Lygia Clark's work is considered multiple, complex, and challenging. Her career encompasses crucial changes in the art of the second half of the twentieth century: besides being a pioneer in the development of geometric abstraction in Brazil, which would give rise to the Neo-Concrete movement, Clark demonstrated, from the outset, a concern with painting as an object, and with its relationship with real space.
Lygia Clark showed an interest in drawing from an early age, and began her studies in the late 1940s, under Roberto Burle Marx. In the early 1950s, she settled in Paris, where she studied oil painting under Árpád Szenes and Fernand Léger and presented her first solo show in the city in 1952. Back in Brazil, Clark embarked on an intense dialog with the generation of artists who were approaching geometric abstraction. During this period, Clark took part in exhibitions with the Grupo Frente, and exhibited at the Venice Biennale (1954) and several editions of the Bienal Internacional de São Paulo.

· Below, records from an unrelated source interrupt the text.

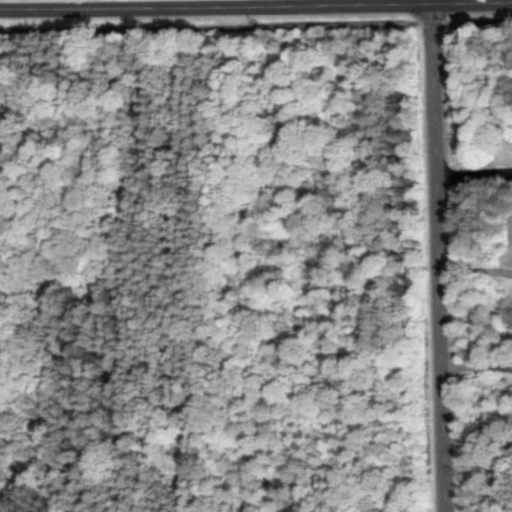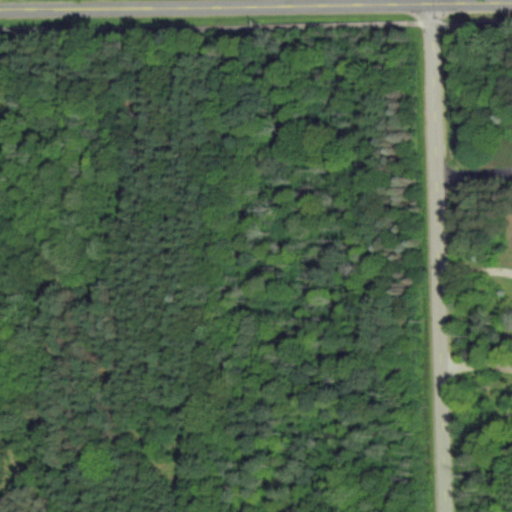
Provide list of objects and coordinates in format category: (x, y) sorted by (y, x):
road: (429, 2)
road: (256, 6)
road: (256, 26)
road: (437, 257)
road: (503, 323)
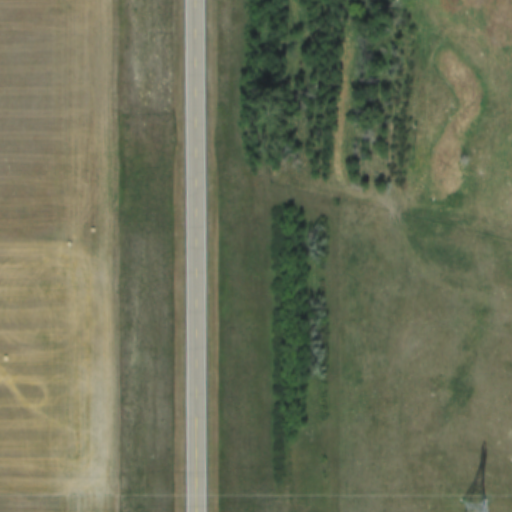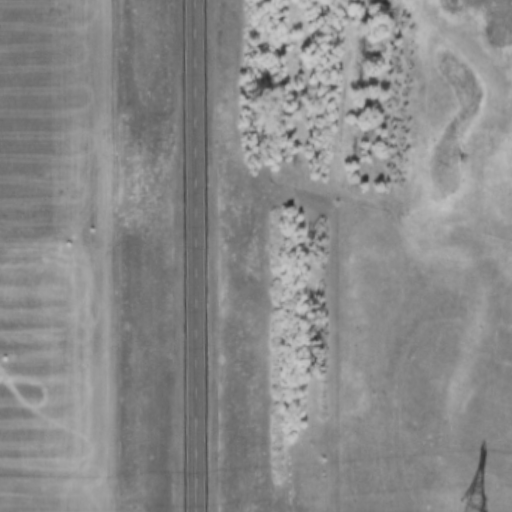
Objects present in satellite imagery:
road: (192, 255)
power tower: (474, 507)
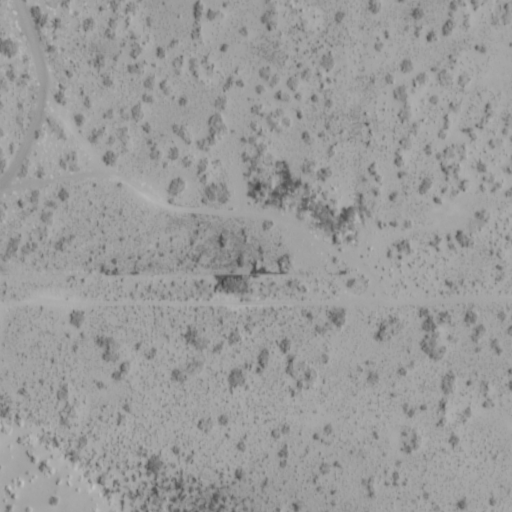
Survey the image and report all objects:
road: (38, 96)
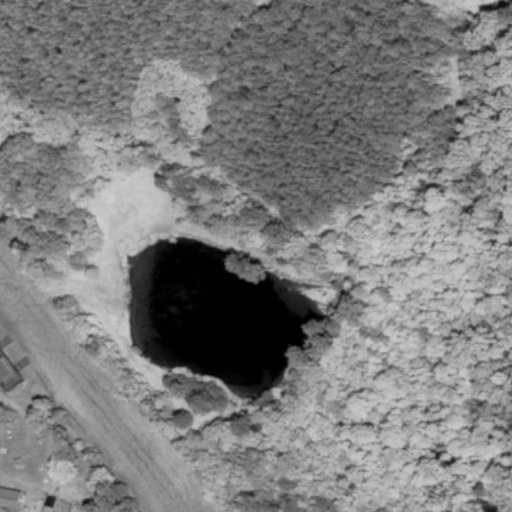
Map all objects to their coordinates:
building: (10, 368)
airport runway: (97, 387)
building: (14, 496)
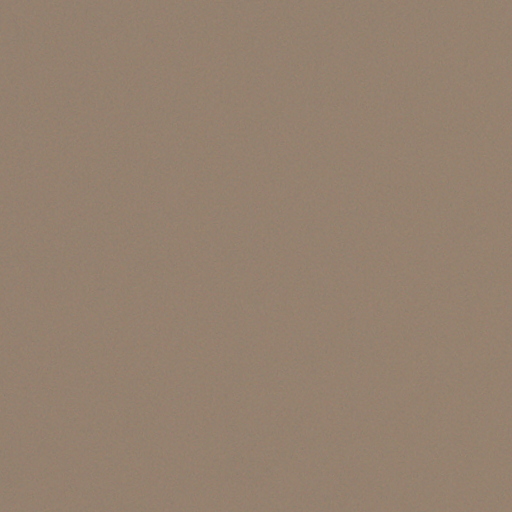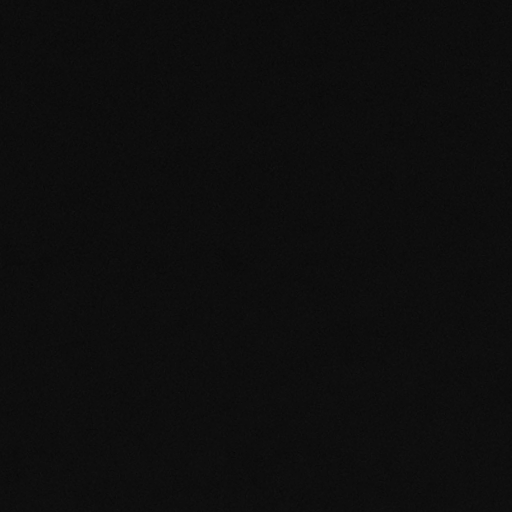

The celebrated series Planos em superfície modulada (Planes on Modulated Surface) illustrates Clark’s development of the organic line. Conceived from the observation of functional lines used to modulate and articulate surfaces in everyday objects - the line between door and wall, lines on sewn fabrics or the space between floorboards - the organic line consists of an element that structures the picture by means of an articulation of polarities: light/dark, positive/negative, inside/outside. In these studies, Clark experimented with various possibilities of modulating space with the use of collage. These works on paper were conceived as blueprints for her paintings, usually made with industrial paint which she applied with a spray gun on wood.
In the 1950s and 1960s, Clark took the steps that lead her to a radical investigation of the boundaries between art object and space, and between the work and the viewer. Gradually, her interest turned to three-dimensionality. With Casulo, she created reliefs that emerged from paintings, and made sculptures and objects out of industrial materials, such as the Trepantes. Her next step was to break down the separation between artistic objects and the public. Lygia created Bichos, mobile structures made of sheet metal and hinges that must be manipulated by viewers. From then on, her production was based on the idea that the artist is a proposer of situations. She began to propose happenings and performances that required the participation of the public, such as O Eu e o Tu: Série Roupa-Corpo-Roupa (1967) or immersive installations with a strong psychological and symbolic charge, such as A Casa É o Corpo: Labirinto (1968).
In the last decade, Clark's work has been the subject of retrospectives at international institutions such as MoMA and the Guggenheim, in a process of increasing appreciation of his career, which goes hand in hand with the inclusion of his works in major collections, including Tate; MoMA, Museo Nacional Centro de Arte Reina Sofia, Center Pompidou and Colección Patricia Phelps de Cisneros. His work is included in the collections of the main Brazilian institutions, including the Pinacoteca de São Paulo, Museu de Arte Moderna de São Paulo, Museu de Arte Moderna do Rio de Janeiro, Instituto Inhotim, among others.